Thursday, 1 August 2013

nobody is who they seem



White rabbits.

Apparently, it is a common superstition amongst some to say ‘white rabbits’ on the first of the month. Or more specifically, ‘white rabbits, white rabbits, white rabbits’ must be the very first phrase uttered on the first day of the month should you wish to convince the gods of good luck that you are deserving of their favour for the 28, 29, 30 or 31 days which ensue. Theories on where this phrase originated seem to vary.

Last night I went to White Rabbit, Red Rabbit, a play by Nassim Soleimanpour at The Malthouse Theatre. This morning, the first day of a new month, I awoke with my head filled with thoughts about white rabbits. Will that bring me luck?

The first thing I thought of when I heard the title of this play, was the character in Alice in Wonderland. The waist-coated and pocket-watched white rabbit who leads Alice down the tunnels and onto a quest for adventure and understanding. He disappears and reappears as needed to provide clues or time-checks. Would this play be about a foray into wonderland?

The play is certainly a journey. For the playwright, the actor and the audience. And it is blatantly intended as such. Despite a conspiratorial lack of information about the play, the blurbs do all mention the fact that Nassim Soleimanpour, denied a passport as a result of his refusal to participate in Iran’s compulsory military service, wrote the play as a means to travel the world. He couldn’t travel, but his play could. And the nature of his play, the writer’s words spoken through the mouthpiece of the actor, allows him to do so.

The twist in this play, or in its delivery, is that the actor has never seen the script before they walk onto the stage and open the sealed envelope. At every performance, a new actor performs a cold reading of Nassim’s stream-of-consciousness storytelling. Since 2010, for an hour at a time, Nassim has been in theatres and festivals in cities all over the world. And we, the audience also travel. Nassim provides us with a brief insight into his life. We can almost taste the sour oranges from the tree outside Nassim’s window in Shiraz and we travel vast distances in our minds, seeking to sort through the allegory, the self-reflection, the questions of life and death, the idea of past and future and the deconstruction of the linear gulf that separates these to formulate our own response to the concepts that are slowly unveiled before us.

Nassim, through the actor, recounts the almost Orwellian story of the white rabbit who goes to a circus theatre and is asked by the security guard bear to cover her ears, ostensibly so that the other theatre-goers’ view is not impeded and is not offensive to those that do not have tall ears. The story appears to be about obedience and control or, in other words, about power and manipulation. We could be forgiven for believing that this is a specific comment about Iran and the writer’s experience of restriction. Soleimanpour has explained in interviews that it is not about Iran, but about the wider social phenomenon of obedience. 

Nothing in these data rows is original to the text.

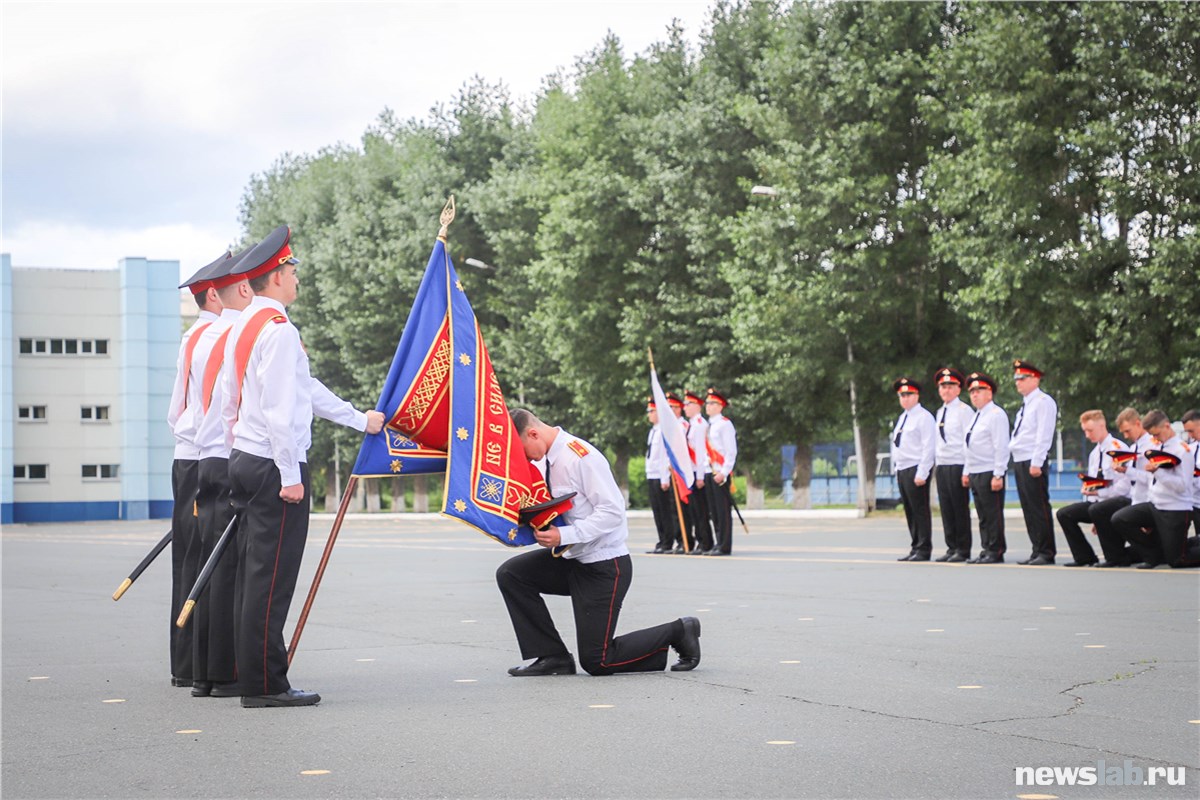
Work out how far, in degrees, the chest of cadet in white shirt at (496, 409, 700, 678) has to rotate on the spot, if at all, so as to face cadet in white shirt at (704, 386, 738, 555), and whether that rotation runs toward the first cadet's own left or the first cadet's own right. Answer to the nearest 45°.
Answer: approximately 90° to the first cadet's own right

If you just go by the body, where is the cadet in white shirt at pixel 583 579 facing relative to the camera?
to the viewer's left

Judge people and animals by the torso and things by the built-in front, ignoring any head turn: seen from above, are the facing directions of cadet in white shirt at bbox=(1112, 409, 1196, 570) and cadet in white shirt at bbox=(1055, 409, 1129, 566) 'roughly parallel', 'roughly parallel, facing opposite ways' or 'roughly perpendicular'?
roughly parallel

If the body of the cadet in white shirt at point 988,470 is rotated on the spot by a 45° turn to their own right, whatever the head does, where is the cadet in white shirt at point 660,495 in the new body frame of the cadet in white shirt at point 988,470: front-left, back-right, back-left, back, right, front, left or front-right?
front-right

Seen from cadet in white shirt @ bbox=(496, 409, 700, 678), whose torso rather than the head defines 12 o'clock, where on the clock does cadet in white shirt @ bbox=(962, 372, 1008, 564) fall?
cadet in white shirt @ bbox=(962, 372, 1008, 564) is roughly at 4 o'clock from cadet in white shirt @ bbox=(496, 409, 700, 678).

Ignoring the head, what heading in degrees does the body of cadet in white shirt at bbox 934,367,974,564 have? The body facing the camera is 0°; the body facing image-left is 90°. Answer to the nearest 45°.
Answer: approximately 45°

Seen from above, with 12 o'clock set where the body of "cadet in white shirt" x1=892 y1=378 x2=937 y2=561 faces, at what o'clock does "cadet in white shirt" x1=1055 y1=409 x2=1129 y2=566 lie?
"cadet in white shirt" x1=1055 y1=409 x2=1129 y2=566 is roughly at 9 o'clock from "cadet in white shirt" x1=892 y1=378 x2=937 y2=561.

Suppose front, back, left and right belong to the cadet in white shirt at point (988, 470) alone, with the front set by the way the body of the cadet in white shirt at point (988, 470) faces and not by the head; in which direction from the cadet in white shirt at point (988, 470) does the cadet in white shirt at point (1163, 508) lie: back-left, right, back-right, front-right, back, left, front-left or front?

At one point in the telling of this story, the actor plays the part of a rabbit pretending to be a cheetah that is impersonating an ostrich. Audience members are invited at various points to take on roles or take notes or take a photo. The actor is speaking for the writer, but by the end of the play we almost feel as though the writer is there. Nobody is who they seem.

There is more that is told or suggested or offered in the course of this play, but that would be telling. The beauty of White Rabbit, Red Rabbit is in the leap of faith you must make as you enter the rabbit hole of the play. You must be willing to accept that you don’t know where the play will take you and be happy to go along for the ride.